= WORK INSTRUCTION =
In the passage on the Network Rail covenant, what term did the High Court imply into a covenant in very similar circumstances?

= EXERCISE TEXT =
+++++

The housebuilder has a development site that drains surface water through a drain under an adjacent railway line. The site is burdened by a covenant in favour of Network Rail that requires it to obtain the approval of  Network Rail to any development plans for the site. In essence, to ensure that such plans won’t adversely increase the flow of water through the drain and impact on the railway.

The covenant is drafted such that there is no statement requiring Network Rail to act in a reasonable and timely manner in consenting to the housebuilder’s plans.

Is there anything the developer could do to prevent Network Rail holding them to ransom by refusing consent?

In short, yes. Whilst in many scenarios (particularly landlord and tenant law) the absence of wording along the lines of “such consent not to be unreasonably withheld or delayed” may give a party an absolute right to refuse consent, the High Court has, in very similar circumstances to these,  implied a term into a covenant such that the third party was to act reasonably (and promptly) in granting consent*.

The same point was made in a case decided by the Court of Appeal**, giving the principle greater weight, albeit with facts less analogous to the housebuilder’s case.

+++++

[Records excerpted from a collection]
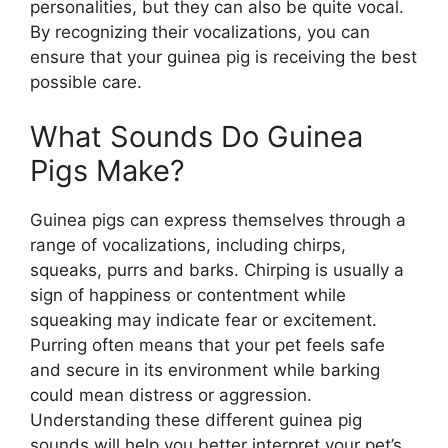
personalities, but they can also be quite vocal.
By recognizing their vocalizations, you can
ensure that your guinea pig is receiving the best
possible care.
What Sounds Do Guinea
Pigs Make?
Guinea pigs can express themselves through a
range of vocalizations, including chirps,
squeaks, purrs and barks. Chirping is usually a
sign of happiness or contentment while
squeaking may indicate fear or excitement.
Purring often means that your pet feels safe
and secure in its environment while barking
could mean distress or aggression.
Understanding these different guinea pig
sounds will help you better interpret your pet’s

+++++

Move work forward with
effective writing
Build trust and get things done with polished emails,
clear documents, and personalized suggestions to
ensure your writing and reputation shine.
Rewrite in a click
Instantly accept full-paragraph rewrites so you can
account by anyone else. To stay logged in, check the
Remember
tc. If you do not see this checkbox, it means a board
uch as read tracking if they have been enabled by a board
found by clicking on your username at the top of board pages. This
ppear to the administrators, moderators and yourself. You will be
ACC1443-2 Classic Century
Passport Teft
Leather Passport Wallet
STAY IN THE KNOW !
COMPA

+++++

= ANSWER TO THIS PROBLEM =
It implied a term that the third party was to act reasonably (and promptly) in granting consent.